In general, all people have insecurities. We all have things that we wish we could do better, do more of, be recognized for, etc. And there’s always going to be someone who looks more attractive, does a better job, wins more people, has more of a competitive edge, or is more magnetic than we think we are. That’s just life. But what I’ve found is that when we fully occupy our OWN space, meaning that we do our best in all that WE are able to do, there is no room for insecurity. Because in this space, I’ve done all that I can do. I’ve blessed who I’m supposed to bless… I’ve smiled at who I’m supposed to smile at… I’ve devoted my time and attention to the things I’ve committed to… I’ve tended to my body in a manner that leaves nothing lacking… I’ve made sure that those I love and care about know the depth of my love and appreciation for them… I’ve committed myself to becoming the best “ME” that I can be, so that no one else can step in and assume (or CONsume) the space that is supposed to be designated for me. And having done all of these things, I now…stand.

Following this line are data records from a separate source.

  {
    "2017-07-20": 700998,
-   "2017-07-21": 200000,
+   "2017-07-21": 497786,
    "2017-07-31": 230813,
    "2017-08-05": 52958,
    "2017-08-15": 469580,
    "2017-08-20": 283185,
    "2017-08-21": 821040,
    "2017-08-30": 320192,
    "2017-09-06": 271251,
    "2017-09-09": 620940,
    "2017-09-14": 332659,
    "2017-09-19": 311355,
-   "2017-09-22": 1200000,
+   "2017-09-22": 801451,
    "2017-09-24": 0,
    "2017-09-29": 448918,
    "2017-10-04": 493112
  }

Sure it sounds like a LOT OF SHIT TO DO!!!! I mean, who really does all of that??? Who leaves NOTHING “undone”?? Well, let me ask you this: In a day, how many tasks do you reckon you’re able to accomplish on a regular basis? 20? 30? 100? All things considered, most people complete at LEAST 1000 tasks in a day… When I say “all things considered”, I mean it… 1) Get out of bed, 2) stretch, 3) walk across the room, 4) go to the bathroom, 5) wash your hands (and if you don’t, let me just tell you….THAT’S NASTY AS HELL!!! DON’T EVER SHAKE MY HAND!), 6) brush your teeth, 7) open the blinds….need I go on? So in the “laundry list” of things I mentioned before, there weren’t that many things listed…Is it reasonable to say that you could do that and MUCH MORE, if you put your attention to it? Absolutely.
What brought about this blog? I’d been feeling somewhat “inadequate” in my own mind. Regardless of the things I do and all those I come in contact with on a regular basis, because some basic goals and aspirations hadn’t been met, I began to question what I was “missing”. What didn’t I have that the next person had? What made this other person so much more successful in this particular area? How was I continuously overlooked or seemingly un(der)developed in these things? The answer: I wasn’t fully occupying my space.

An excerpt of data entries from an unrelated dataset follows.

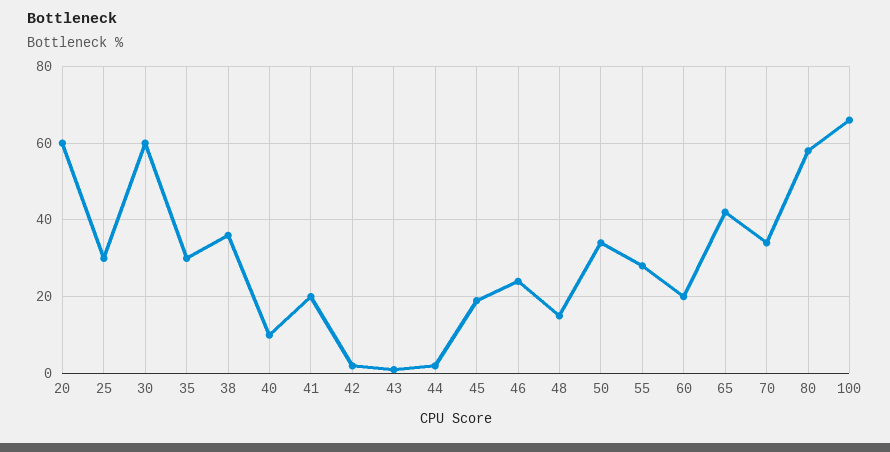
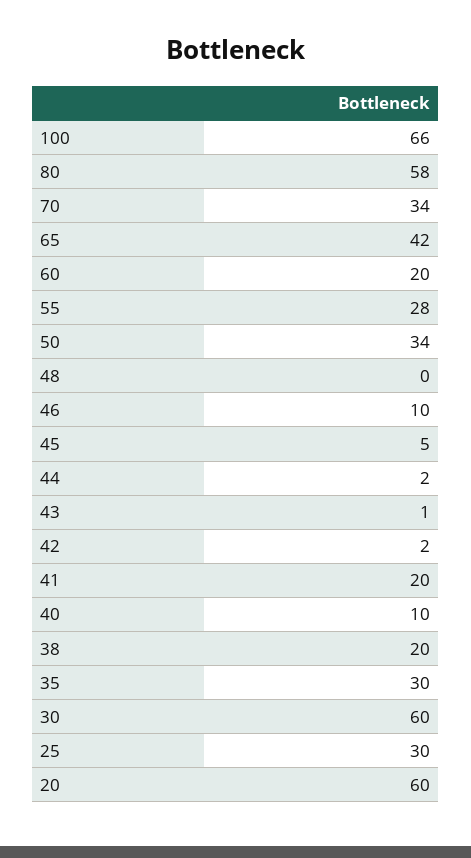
  {
    "20": 60,
    "25": 30,
    "30": 60,
    "35": 30,
-   "38": 35,
+   "38": 20,
    "40": 10,
    "41": 20,
    "42": 2,
    "43": 1,
    "44": 2,
-   "45": 20,
+   "45": 5,
-   "46": 25,
+   "46": 10,
-   "48": 15,
+   "48": 0,
    "50": 34,
    "55": 28,
    "60": 20,
    "65": 42,
    "70": 34,
    "80": 58,
    "100": 66
  }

We were all born with various gifts, talents, abilities, passions, capacities, etc. But most of us don’t always bring all that we are to the table. Why? Well, I won’t dare speak for you, but for me I didn’t feel worthy to own up to my TRUE self…the self that had such a presence that was the same kind of “beautiful” that I could so appreciate when I saw that same energy on someone else. [I could definitely relate to the prose by Marriane Williamson that reveals that our deepest fear is not anything outside of us, but rather our own best self!] And in fact, I was so busy admiring (and in some cases being jealous or envious of) someone else’s “flair” that I didn’t appreciate or invest time and energy into developing the things that IIII do extraordinarily. I was so busy wishing I could have the finances of the next person, that I didn’t pour myself fully into the opportunities that had been given to me, to better my financial future. Too much energy and self-loathing wishing my body looked like someone else’s that I didn’t express love to myself and make sure that I was putting my own “best” forward. I could paint the details of this picture forever, but I think you get the point.

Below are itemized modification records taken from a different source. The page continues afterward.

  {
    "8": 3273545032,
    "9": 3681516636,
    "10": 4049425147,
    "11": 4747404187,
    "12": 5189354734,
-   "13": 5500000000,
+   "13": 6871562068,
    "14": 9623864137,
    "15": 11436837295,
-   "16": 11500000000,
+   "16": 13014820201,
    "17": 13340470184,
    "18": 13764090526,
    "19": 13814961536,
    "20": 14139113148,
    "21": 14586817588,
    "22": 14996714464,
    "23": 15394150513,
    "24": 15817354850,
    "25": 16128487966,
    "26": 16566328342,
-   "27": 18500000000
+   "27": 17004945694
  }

The point of this entry is to encourage you to pay attention to the space you were meant to occupy, and DO IT!! No one else can effectively and adequately stand on your stage. Not one other person can give the love that YOU were meant to give. No one else can write the poems, the books, the songs that were birthed out of your unique experiences. Of all the beautiful people in the world, no one will be beheld with the same awe and admiration as when you grace the world with the essential and authentic energy that you are and will attract just because you fell in love with YOU.
No “embellishment” necessary…you have and are everything you need to be. No petty jealousy necessary…it’s impossible for him/her to “beat you” giving your unique flavor of love (I HATE that show, by the way…that phrase just fit in this instance). And so on…
If we would but only learn the power that we represent and can demonstrate, in full essence. If we would but dare to be introduced to the greatness that permeates our very being. If ONLY we would stop being intimidated by our real selves, and stop running from the responsibility of our richness… Phew!
Take your stage. Own your truth. Occupy your space.